Une nouvelle définition de l’Entreprise 2.0

Jusqu’à présent la définition qui faisait référence pour décrire de façon rapide et mnémotechnique le concept d’Entreprise 2.0 était celle d’Andrew McAffee avec son fameux acronyme SLATES (Search, Links, Authoring, Tags, Extensions et Signals).

SLATE.png

Mais voilà que Dion Hinchcliffe nous propose une alternative : The state of Enterprise 2.0.  Pour résumer les propos de l’auteur : le « modèle » SLATE ne reflète pas suffisamment bien les aspects sociaux, émergents et modulaires des pratiques d’Entreprise 2.0 :

FLATNESSES.png

Cette nouvelle définition s’accompagne d’un certain nombre de postulats :

  1. Les pratiques d’Entreprise 2.0 vont se développer au sein des entreprise avec ou sans l’accord de la direction (grâce à des initiatives personnelles) ;
  2. Les meilleurs résultats sont obtenus avec des pratiques plus sophistiquées que les blogs et les wikis ;
  3. L’Entreprise 2.0 est avant tout une question de mentalité plutôt que de logiciel ;
  4. La majeure partie des entreprises devront faire un gros effort d’éducation et de pédagogie ;
  5. Les bénéfices liés aux pratiques d4entreprise 2.0 peuvent être énorme mais ne s’engrangent qu’au fur et à mesure ;
  6. Les pratiques d’Entreprise 2.0 ne remettent pas en cause les systèmes d’information traditionnels ;
  7. Les pratiques d’Entreprise 2.0 vont faire naître de nouvelles formes de collaboration.

Un article très optimiste qui confirme la montée en puissance de ces pratiques et surtout annonce l’arrivée d’une véritable déferlante E2.0 pour l’année prochaine.

22 commentaires sur “Une nouvelle définition de l’Entreprise 2.0

  1. Bonjour,
    je partage assez cette nouvelle définition de l’entreprise 2.0 et notamment le premier point sur la mise en place « avec ou sans la direction » (que je nuancerais juste un peu). En effet, j’ai l’impression que le fait de venir des collaborateurs (avec une direction qui se tient informée et qui laisse faire) est un véritable facteur clé de succès. Car premièrement, grace aux technologies du web 2.0, la mise en place de nouveaux outils reste vraiment accessible à des initiatives personelle d’early adopters. Et deuxièmement, ça permet d’être autonome et très réactif pour s’essayer à de nouveaux usages de collaboration (point 7 de la définition) et de propager (voire de créer) de nouveaux besoins chez tous les collaborateurs.

    J’ai réalisé avec un collègue une petite vidéo d’introduction à l’entreprise 2.0 qui reprend un certain nombre de point de cette nouvelle définition.

    Ca se trouve ici : http://guillaume.lefebvre9.free.fr/blog/index.php?id=98 , dites moi ce que vous en pensez… (Je suis preneur de tout commentaire car d’autres vidéos devraient suivre…)

  2. Pour simplifier autant dire Dinosaure 2.0 :)

    Les générations habituées au web vont certainement changer a la fois les méthodes de travail mais également de management, de vente, etc.

  3. Je propose Webyboom parce que nous sommes la première génération qui a construit et vit avec le web, la plupart des termes cités ci-dessus comme le social networking ne proviennent pas d’évolutions créées pour l’entreprise. La question qui se pose en réalité c’est que peux t-on récupérer de bien du bouillonnement créatif de la génération webyboom pour transformer l’entreprise entre chose qu’une entité virtuelle, bien souvent souvent sans foi ni loi…

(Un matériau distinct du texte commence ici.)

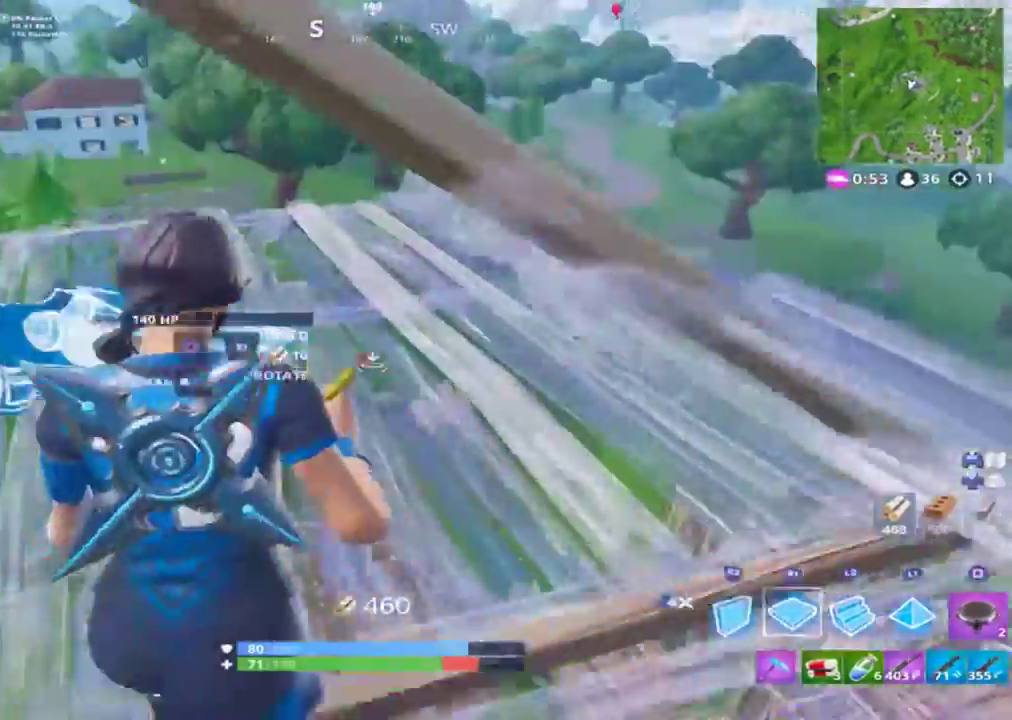
{"dt_ms": 500, "buttons": [], "left_stick": "up-right", "right_stick": "right", "events": [[67, "R1", "up"], [200, "CIRCLE", "down"], [200, "left_stick", "up-right"], [200, "right_stick", "down-right"], [267, "CIRCLE", "up"], [467, "right_stick", "right"]]}
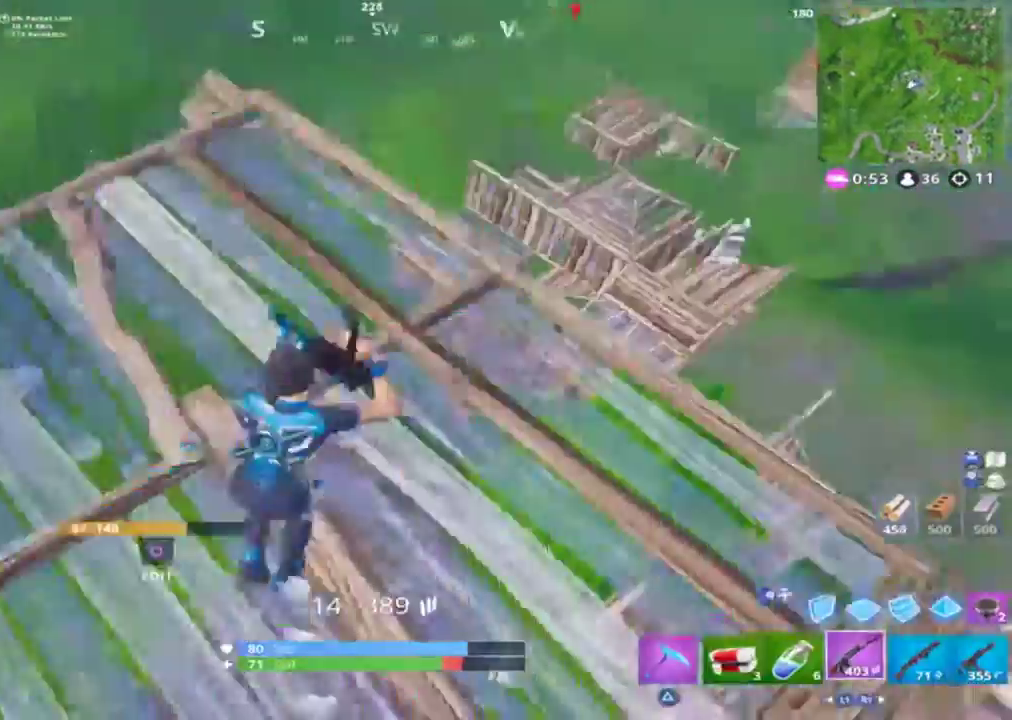
{"dt_ms": 500, "buttons": ["CIRCLE"], "left_stick": "down-right", "right_stick": "down-left", "events": [[300, "right_stick", "center"], [467, "CIRCLE", "down"], [467, "right_stick", "down-left"], [500, "left_stick", "down-right"]]}
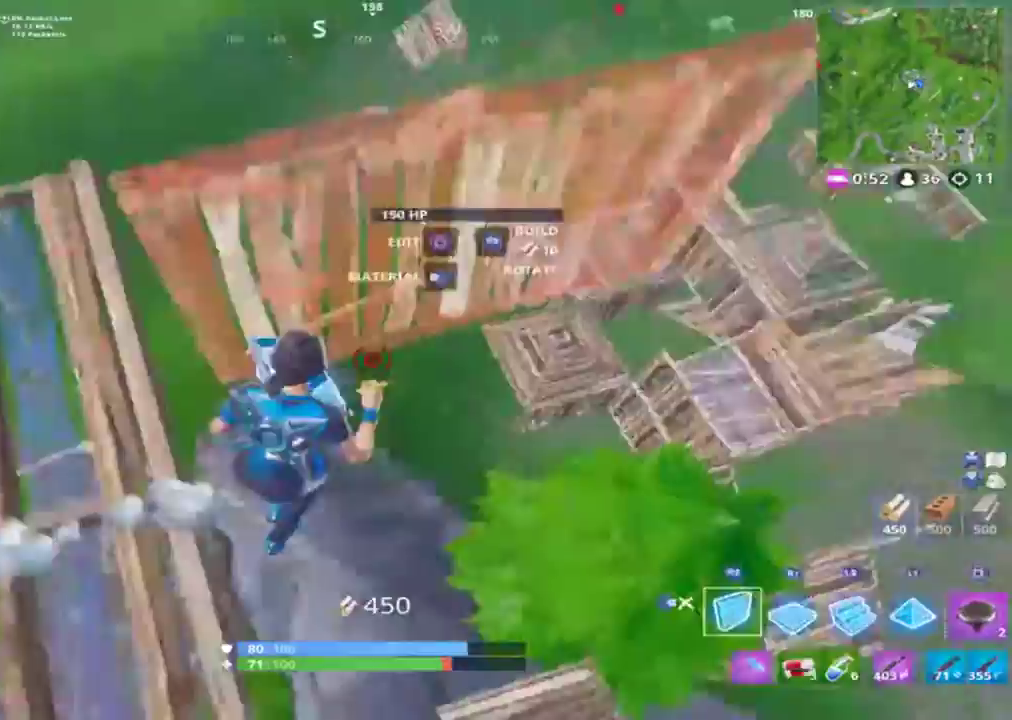
{"dt_ms": 500, "buttons": ["R2"], "left_stick": "right", "right_stick": "center", "events": [[33, "CIRCLE", "up"], [133, "left_stick", "down-left"], [233, "R2", "down"], [233, "left_stick", "up-left"], [233, "right_stick", "center"], [300, "left_stick", "center"], [500, "left_stick", "right"]]}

  4. J’aime bien les couleurs de ce diag et la traduction va bien dans le sens de la mise à bas ou au moins la réduction de notre belle pyramide bureaucratique.

    Ceci étant, early adopters, desperado du web 2.0 ne seront que feu de paille sans au bout d’un moment une digestion par les top managers pour inclure ces nouvelles pratiques dans la stratégie de l’entreprise.

  5. Je suis assez d’accord avec ce que dit Vincent. On ne peut pas bâtir une nouvelle structure d’entreprise (car il s’agit bien de cela) en se basant uniquement sur les activités des early adopters. Je ne nie pas le rôle important qu’ils peuvent avoir pour déclencher un processus de réflexion et de transformation. Leur action peut même être « violente » au sens où elle bouscule les manières de fonctionner en place et va pousser le management à réagir. Mais c’est bien de la réaction du management que va dépendre une mise en place d’une infrastructure de coopération électronique avancée, et pas des early adopters. L’exemple d’IBM est à ce niveau frappant…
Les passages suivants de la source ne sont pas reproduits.